Outline records:
++++++++
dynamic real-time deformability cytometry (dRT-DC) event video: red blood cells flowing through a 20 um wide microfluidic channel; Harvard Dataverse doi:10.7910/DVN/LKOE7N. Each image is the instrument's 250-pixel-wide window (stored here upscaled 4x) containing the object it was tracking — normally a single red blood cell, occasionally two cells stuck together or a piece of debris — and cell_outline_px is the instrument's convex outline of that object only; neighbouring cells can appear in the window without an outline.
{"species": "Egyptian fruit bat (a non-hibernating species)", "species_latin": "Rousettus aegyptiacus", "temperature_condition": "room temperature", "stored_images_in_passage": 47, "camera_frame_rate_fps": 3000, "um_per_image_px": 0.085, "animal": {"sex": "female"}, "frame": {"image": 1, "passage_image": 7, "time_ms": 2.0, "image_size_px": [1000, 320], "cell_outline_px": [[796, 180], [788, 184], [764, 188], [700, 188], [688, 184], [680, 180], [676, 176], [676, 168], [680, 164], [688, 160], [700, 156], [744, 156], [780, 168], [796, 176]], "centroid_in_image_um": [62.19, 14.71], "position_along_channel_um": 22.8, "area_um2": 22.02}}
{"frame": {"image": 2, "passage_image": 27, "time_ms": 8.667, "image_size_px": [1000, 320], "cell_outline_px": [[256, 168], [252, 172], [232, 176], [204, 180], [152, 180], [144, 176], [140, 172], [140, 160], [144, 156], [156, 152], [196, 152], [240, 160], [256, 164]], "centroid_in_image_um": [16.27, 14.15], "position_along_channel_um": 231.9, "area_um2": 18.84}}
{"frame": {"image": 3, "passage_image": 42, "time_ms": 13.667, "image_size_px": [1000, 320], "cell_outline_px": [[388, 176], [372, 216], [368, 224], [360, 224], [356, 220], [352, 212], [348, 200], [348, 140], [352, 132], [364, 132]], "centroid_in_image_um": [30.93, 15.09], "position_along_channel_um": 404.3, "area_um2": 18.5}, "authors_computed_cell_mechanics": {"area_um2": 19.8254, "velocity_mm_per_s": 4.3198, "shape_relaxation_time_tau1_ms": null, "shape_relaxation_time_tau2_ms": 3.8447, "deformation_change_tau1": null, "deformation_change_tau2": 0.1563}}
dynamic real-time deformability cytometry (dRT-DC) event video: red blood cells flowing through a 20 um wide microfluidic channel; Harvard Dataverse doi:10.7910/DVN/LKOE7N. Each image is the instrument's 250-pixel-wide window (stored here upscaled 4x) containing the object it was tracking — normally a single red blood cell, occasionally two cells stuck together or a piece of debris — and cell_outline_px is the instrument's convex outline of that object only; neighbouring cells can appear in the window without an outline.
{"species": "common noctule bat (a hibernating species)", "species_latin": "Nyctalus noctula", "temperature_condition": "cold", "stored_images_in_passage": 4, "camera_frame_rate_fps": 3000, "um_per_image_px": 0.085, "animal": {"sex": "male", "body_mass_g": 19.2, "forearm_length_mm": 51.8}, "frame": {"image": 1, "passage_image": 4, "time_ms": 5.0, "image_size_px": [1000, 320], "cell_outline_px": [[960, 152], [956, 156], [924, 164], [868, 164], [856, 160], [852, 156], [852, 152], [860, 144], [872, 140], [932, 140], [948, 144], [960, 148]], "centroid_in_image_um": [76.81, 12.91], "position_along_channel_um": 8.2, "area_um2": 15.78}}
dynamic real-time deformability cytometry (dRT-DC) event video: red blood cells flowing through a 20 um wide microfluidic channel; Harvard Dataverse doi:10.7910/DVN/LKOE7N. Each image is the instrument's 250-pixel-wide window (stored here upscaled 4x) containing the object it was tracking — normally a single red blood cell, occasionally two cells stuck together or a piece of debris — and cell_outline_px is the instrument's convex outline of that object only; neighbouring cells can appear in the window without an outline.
++++++++
Each line in the material above must be retyped without alteration.

# SOLUTION FOR THIS TASK
dynamic real-time deformability cytometry (dRT-DC) event video: red blood cells flowing through a 20 um wide microfluidic channel; Harvard Dataverse doi:10.7910/DVN/LKOE7N. Each image is the instrument's 250-pixel-wide window (stored here upscaled 4x) containing the object it was tracking — normally a single red blood cell, occasionally two cells stuck together or a piece of debris — and cell_outline_px is the instrument's convex outline of that object only; neighbouring cells can appear in the window without an outline.
{"species": "Egyptian fruit bat (a non-hibernating species)", "species_latin": "Rousettus aegyptiacus", "temperature_condition": "room temperature", "stored_images_in_passage": 47, "camera_frame_rate_fps": 3000, "um_per_image_px": 0.085, "animal": {"sex": "female"}, "frame": {"image": 1, "passage_image": 7, "time_ms": 2.0, "image_size_px": [1000, 320], "cell_outline_px": [[796, 180], [788, 184], [764, 188], [700, 188], [688, 184], [680, 180], [676, 176], [676, 168], [680, 164], [688, 160], [700, 156], [744, 156], [780, 168], [796, 176]], "centroid_in_image_um": [62.19, 14.71], "position_along_channel_um": 22.8, "area_um2": 22.02}}
{"frame": {"image": 2, "passage_image": 27, "time_ms": 8.667, "image_size_px": [1000, 320], "cell_outline_px": [[256, 168], [252, 172], [232, 176], [204, 180], [152, 180], [144, 176], [140, 172], [140, 160], [144, 156], [156, 152], [196, 152], [240, 160], [256, 164]], "centroid_in_image_um": [16.27, 14.15], "position_along_channel_um": 231.9, "area_um2": 18.84}}
{"frame": {"image": 3, "passage_image": 42, "time_ms": 13.667, "image_size_px": [1000, 320], "cell_outline_px": [[388, 176], [372, 216], [368, 224], [360, 224], [356, 220], [352, 212], [348, 200], [348, 140], [352, 132], [364, 132]], "centroid_in_image_um": [30.93, 15.09], "position_along_channel_um": 404.3, "area_um2": 18.5}, "authors_computed_cell_mechanics": {"area_um2": 19.8254, "velocity_mm_per_s": 4.3198, "shape_relaxation_time_tau1_ms": null, "shape_relaxation_time_tau2_ms": 3.8447, "deformation_change_tau1": null, "deformation_change_tau2": 0.1563}}
dynamic real-time deformability cytometry (dRT-DC) event video: red blood cells flowing through a 20 um wide microfluidic channel; Harvard Dataverse doi:10.7910/DVN/LKOE7N. Each image is the instrument's 250-pixel-wide window (stored here upscaled 4x) containing the object it was tracking — normally a single red blood cell, occasionally two cells stuck together or a piece of debris — and cell_outline_px is the instrument's convex outline of that object only; neighbouring cells can appear in the window without an outline.
{"species": "common noctule bat (a hibernating species)", "species_latin": "Nyctalus noctula", "temperature_condition": "cold", "stored_images_in_passage": 4, "camera_frame_rate_fps": 3000, "um_per_image_px": 0.085, "animal": {"sex": "male", "body_mass_g": 19.2, "forearm_length_mm": 51.8}, "frame": {"image": 1, "passage_image": 4, "time_ms": 5.0, "image_size_px": [1000, 320], "cell_outline_px": [[960, 152], [956, 156], [924, 164], [868, 164], [856, 160], [852, 156], [852, 152], [860, 144], [872, 140], [932, 140], [948, 144], [960, 148]], "centroid_in_image_um": [76.81, 12.91], "position_along_channel_um": 8.2, "area_um2": 15.78}}
dynamic real-time deformability cytometry (dRT-DC) event video: red blood cells flowing through a 20 um wide microfluidic channel; Harvard Dataverse doi:10.7910/DVN/LKOE7N. Each image is the instrument's 250-pixel-wide window (stored here upscaled 4x) containing the object it was tracking — normally a single red blood cell, occasionally two cells stuck together or a piece of debris — and cell_outline_px is the instrument's convex outline of that object only; neighbouring cells can appear in the window without an outline.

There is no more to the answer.